Richert sagt, man wolle sich in Tegel bei der Vermittlung in private Unterkünfte besonders auf diejenigen konzentrieren, die entweder besonders bedürftig sind, weil zum Beispiel körperlich beeinträchtigt, oder die ohnehin nur auf der Durchreise sind. Denn für alle anderen brauche es eine längere Perspektive, als Privatunterkünfte in der Regel geben könnten. „Wie viele Menschen das betrifft, können wir aber momentan sehr schwer sagen“, sagt Richert.

Aus Sicht von Moabit hilft muss die zentrale Vermittlungsarbeit hingegen weiterhin im Hauptbahnhof stattfinden. Insbesondere für vulnerable Gruppen, für Menschen mit Behinderung, für Kranke oder Mütter mit Säuglingen sei die derzeitige Situation am Hauptbahnhof und die Odyssee in ein Ankunftszentrum eine unnötige Tortur. Zudem leiste die unkoordinierte Ankunftssituation Menschenhändlern Vorschub, die die Unübersichtlichkeit am Hauptbahnhof für sich nutzen könnten, fürchtet Moabit hilft.

Henniges fordert, die Gruppe der besonders vulnerablen Geflüchteten deshalb gleich bei der Ankunft am Bahnhof vom Rest der Geflüchteten zu trennen, um sie gezielt und vorrangig in Unterkünfte vermitteln zu können. Fläche dafür gebe es im Bahnhof zur Genüge, kontert sie Einwände, der Hauptbahnhof könne so viele Menschen nicht aufnehmen. Etwaige Probleme mit dem Brandschutz, die die Deutsche Bahn sieht, könne man mit Brandwachen und klar markierten Laufrouten begegnen. Brenzlig sei vielmehr der jetzige Zustand, weil durch die am Bahnhof übernachtenden Flüchtlinge „gefährliche Situationen aufgrund ungesteuerter Menschenmassen“ entstünden.

Vom Sprecher der Sozialsenatorin heißt es am Sonntag, man kenne die von Moabit hilft angesprochenen Probleme. Die „nötigen Verbesserungen“ wolle man gemeinsam mit allen Hilfsorganisationen und Ehrenamtlichen besprechen.
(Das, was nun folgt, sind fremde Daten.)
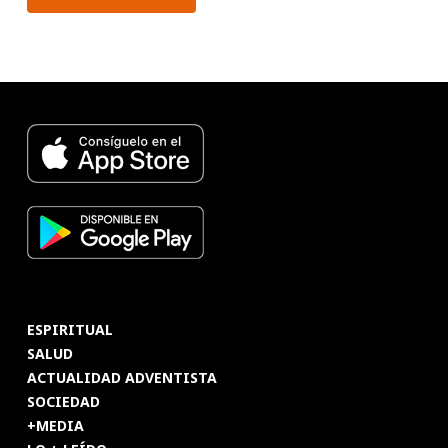
ESPIRITUAL
SALUD
ACTUALIDAD ADVENTISTA
SOCIEDAD
+MEDIA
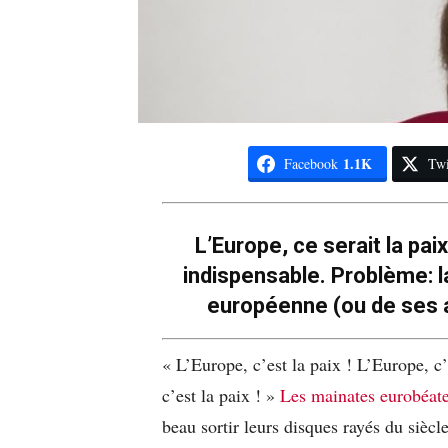
1.1K
Facebook
Twi
L’Europe, ce serait la paix
indispensable. Problème: la
européenne (ou de ses a
« L’Europe, c’est la paix ! L’Europe, c’
c’est la paix ! »
Les mainates eurobéat
beau sortir leurs disques rayés du siècle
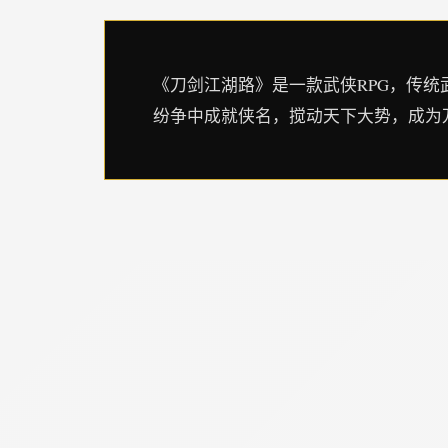
《刀剑江湖路》是一款武侠RPG，传
纷争中成就侠名，搅动天下大势，成为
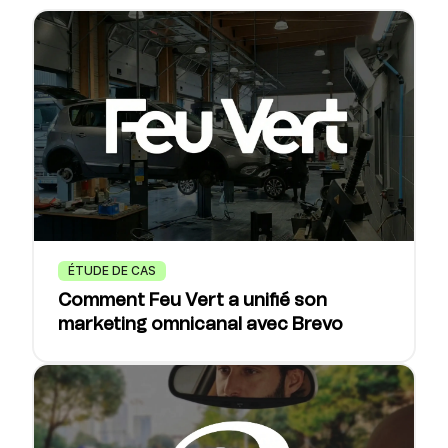
ÉTUDE DE CAS
Comment Feu Vert a unifié son
marketing omnicanal avec Brevo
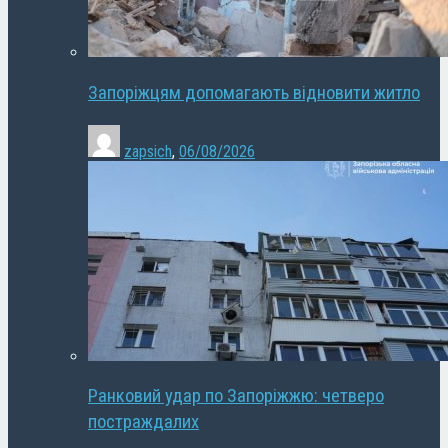
Запоріжцям допомагають відновити житло
zapsich
,
06/08/2026
Ранковий удар по Запоріжжю: четверо
постраждалих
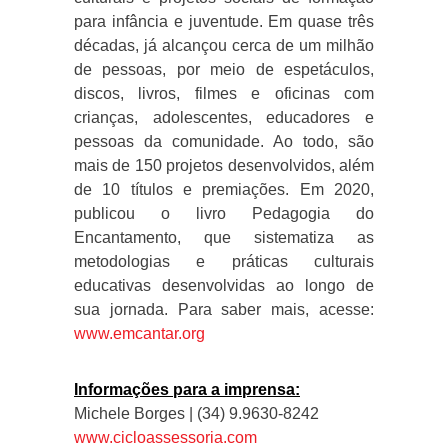
para infância e juventude. Em quase três
décadas, já alcançou cerca de um milhão
de pessoas, por meio de espetáculos,
discos, livros, filmes e oficinas com
crianças, adolescentes, educadores e
pessoas da comunidade. Ao todo, são
mais de 150 projetos desenvolvidos, além
de 10 títulos e premiações. Em 2020,
publicou o livro Pedagogia do
Encantamento, que sistematiza as
metodologias e práticas culturais
educativas desenvolvidas ao longo de
sua jornada. Para saber mais, acesse:
www.emcantar.org
Informações para a imprensa:
Michele Borges | (34) 9.9630-8242
www.cicloassessoria.com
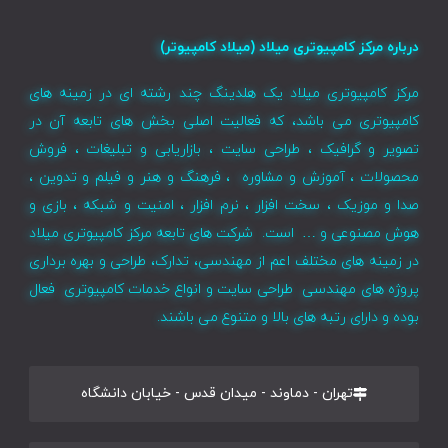
درباره مرکز کامپیوتری میلاد (میلاد کامپیوتر)
مرکز کامپیوتری میلاد یک هلدینگ چند رشته ای در زمینه های
کامپیوتری می باشد، که فعالیت اصلی بخش های تابعه آن در
تصویر و گرافیک ، طراحی سایت ، بازاریابی و تبلیغات ، فروش
محصولات ، آموزش و مشاوره ، فرهنگ و هنر و فیلم و تدوین ،
صدا و موزیک ، سخت افزار ، نرم افزار ، امنیت و شبکه ، بازی و
هوش مصنوعی و … است. شرکت های تابعه مرکز کامپیوتری میلاد
در زمینه های مختلف اعم از مهندسی، تدارک، طراحی و بهره برداری
پروژه های مهندسی طراحی سایت و انواع خدمات کامپیوتری فعال
بوده و دارای رتبه های بالا و متنوع می باشند.
تهران - دماوند - میدان قدس - خیابان دانشگاه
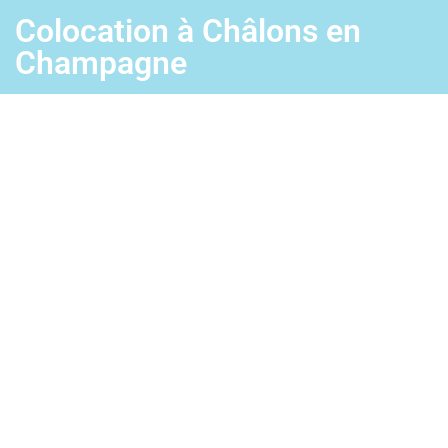
Colocation à Châlons en
Champagne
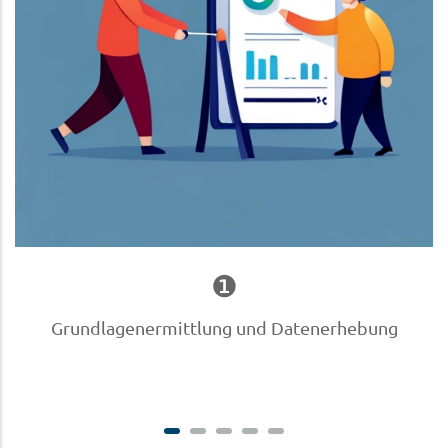
❶
Grundlagenermittlung und Datenerhebung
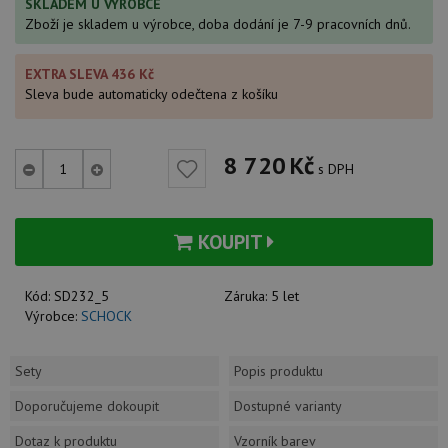
SKLADEM U VÝROBCE
Zboží je skladem u výrobce, doba dodání je 7-9 pracovních dnů.
EXTRA SLEVA 436 Kč
Sleva bude automaticky odečtena z košíku
8 720
Kč
s DPH
KOUPIT
Kód:
SD232_5
Záruka:
5 let
Výrobce:
SCHOCK
Sety
Popis produktu
Doporučujeme dokoupit
Dostupné varianty
Dotaz k produktu
Vzorník barev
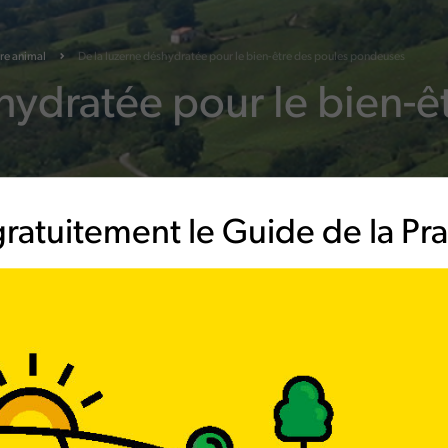
re animal
De la luzerne déshydratée pour le bien-être des poules pondeuses
hydratée pour le bien-ê
ratuitement le Guide de la Prai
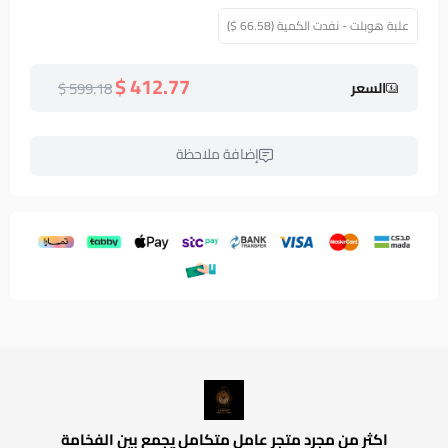
علبة هوبلت - نفدت الكمية (66.58 $)
412.77 $
599.18 $
السعر
إضافة ملاحظة
اكثر من مجرد متجر عامل متكامل يجمع بين الفخامة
Zu konkreten Punkten – etwa dass die zentrale Essensversorgung am Hauptbahnhof durch den Senat nicht klappe und die medizinische Versorgung mangelhaft sei – äußerte er sich nicht.

Giffey betonte am Sonntag erneut, dass man auf den Bund angewiesen sei und Berlin die Versorgung der Geflüchteten nicht mehr allein stemmen könne: „Dass der Bund ab nächster Woche verstärkt in die bundesweite Verteilung der Geflüchteten nach einem festgelegten Schlüssel gehen will, ist dringend notwendig.“Bundesinnenministerin Nancy Faeser (SPD) hatte das am Freitag nach einer Sondersitzung mit den In­nen­mi­nis­te­r*in­nen der Länder schließlich zugesagt, nachdem sie sich Tage zuvor noch ablehnend gezeigt hatte.

Hinweis: In einer früheren Version des Texts hatte es geheißen, Karuna vermittle über unterkunft-ukraine.de 500 geflüchtete Familien pro Tag. Karuna-Geschäftsführer Jörg Richert sagte, die Zahl habe sich auf den täglichen Durchschnitt im Zeitraum 1. März bis 9. März bezogen. Am 10. März habe man nochmal 100 Geflüchtete über die Plattform wonderflats vermittelt. Am Wochenende hätten keine Vermittlungen stattgefunden.